“What this means in practice is that they’re demerging or selling their fossil fuel businesses – high cash flow, mature businesses with incremental [capital expenditure] – and pivoting towards growth areas, things like nickel which is their lowest margin division, and copper, and increase spend on production.”
BHP’s US90¢ ($1.30) interim dividend was high by historical standards but lower than last year’s $US1.50 interim dividend and missed RBC’s estimate by 11 per cent. It is worth $US4.6 billion and equivalent to a payout ratio of 69 per cent, lower than the 78 per cent paid-out this time last year.
Fortescue’s interim dividend was lower in absolute terms, but also lower as a percentage of profits. The miner returned 65 per cent of earnings in the form of its interim dividend, down from 70 per cent last year.
BHP chief executive Mike Henry defended the lower payout ratio, arguing the company had supercharged the retirement portfolios of millions of Australians, speaking to analysts on Tuesday.
“BHP alone is held directly or indirectly by 17 million Australians,” he said.
“BHP alone makes up well over 20 per cent of all dividends paid by the ASX 200 [in 2022], roughly 10 per cent or more of all corporate tax paid in Australia, if you scale that up for the resources industry the numbers are even larger.”
Resource companies were among the biggest dividend payers on the ASX last year when BHP paid out record dividends worth $US16.5 billion.
Frugal payments come as both businesses look to spend big on decarbonisation efforts.
Fortescue is seeking to become a clean energy superpower via Fortescue Future Industries (FFI).
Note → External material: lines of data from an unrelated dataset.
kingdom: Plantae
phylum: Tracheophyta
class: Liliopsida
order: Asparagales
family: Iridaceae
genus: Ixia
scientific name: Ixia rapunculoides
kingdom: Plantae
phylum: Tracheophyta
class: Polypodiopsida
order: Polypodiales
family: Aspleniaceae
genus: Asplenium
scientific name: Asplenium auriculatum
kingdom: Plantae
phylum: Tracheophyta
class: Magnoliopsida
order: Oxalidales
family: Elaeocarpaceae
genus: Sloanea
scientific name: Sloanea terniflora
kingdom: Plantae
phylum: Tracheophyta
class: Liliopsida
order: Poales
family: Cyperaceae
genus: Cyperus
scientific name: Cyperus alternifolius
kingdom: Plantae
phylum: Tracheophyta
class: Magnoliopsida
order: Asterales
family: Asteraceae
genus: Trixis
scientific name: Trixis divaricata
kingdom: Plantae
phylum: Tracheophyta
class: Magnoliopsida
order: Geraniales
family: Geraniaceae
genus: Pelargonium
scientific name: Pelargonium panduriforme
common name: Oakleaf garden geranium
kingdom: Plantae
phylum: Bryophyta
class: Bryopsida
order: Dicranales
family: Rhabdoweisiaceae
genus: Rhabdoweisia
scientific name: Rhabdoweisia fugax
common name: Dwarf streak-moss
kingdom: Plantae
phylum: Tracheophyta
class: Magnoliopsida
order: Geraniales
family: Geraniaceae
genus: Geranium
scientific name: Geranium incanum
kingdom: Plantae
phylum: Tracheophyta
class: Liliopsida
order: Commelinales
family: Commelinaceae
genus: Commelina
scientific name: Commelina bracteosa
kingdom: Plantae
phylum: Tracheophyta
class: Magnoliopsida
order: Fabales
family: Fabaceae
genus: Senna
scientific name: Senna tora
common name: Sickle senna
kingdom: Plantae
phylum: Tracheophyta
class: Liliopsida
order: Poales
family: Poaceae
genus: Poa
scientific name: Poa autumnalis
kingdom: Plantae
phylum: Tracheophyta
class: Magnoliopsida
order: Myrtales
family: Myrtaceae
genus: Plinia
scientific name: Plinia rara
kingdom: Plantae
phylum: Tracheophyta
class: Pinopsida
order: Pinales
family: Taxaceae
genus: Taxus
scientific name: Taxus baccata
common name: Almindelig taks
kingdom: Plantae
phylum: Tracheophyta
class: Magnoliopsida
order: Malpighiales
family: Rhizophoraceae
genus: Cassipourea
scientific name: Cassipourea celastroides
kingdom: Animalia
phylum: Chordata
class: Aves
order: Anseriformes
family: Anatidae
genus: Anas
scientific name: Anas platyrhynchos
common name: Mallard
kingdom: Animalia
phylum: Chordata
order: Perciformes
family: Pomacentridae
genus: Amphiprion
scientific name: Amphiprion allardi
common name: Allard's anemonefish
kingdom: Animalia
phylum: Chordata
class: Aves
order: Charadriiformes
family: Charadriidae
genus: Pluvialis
And BHP’s drive for future-facing minerals came via its $9.6 billion takeover of copper and nickel play OZ Minerals, marking the first major purchase for BHP under Mr Henry. Copper is in huge demand as the world transitions to electric vehicles which are reliant on the world’s new favourite industrial metal.
Martin Currie chief investment officer Reece Birtles warned resource dividends are inherently cyclical, bound to commodity prices and capital expenditure requirements.
However, he doesn’t expect to see a dramatic return to 2015-16, when BHP’s dividend collapsed and it abandoned its historic progressive payout policy, saying iron ore prices are more resilient.
“The risky point for resources stocks on dividends is when commodity prices come off and they’re spending lots of capex – that was the worst part of the cycle in 2015 for companies like BHP,” he said.
“There’s no doubt they’re spending plenty of capex at the moment so their sensitivity to commodity price falls is higher, but most of the commodity prices are strong at the moment with China reopening and stronger going into the next half.”
Prices have rebounded 60 per cent from late-October lows at $U78 a tonne to $US125 a tonne, largely fuelled by traders repositioning for China’s reopening.
Plato Investment Management’s Don Hamson expects ASX 200 dividends to be somewhat challenged this year, with resources making up a big chunk of income: “It’s definitely tougher, it’s not going to be an easy year, but there are strong dividends in other sectors, consumer staples, the banks,” he said.
DNR’s Mr Kelly is finding better value in ASX-listed insurers and what he regards as defensive consumer plays, namely Telstra, TPG and Lottery Corporation.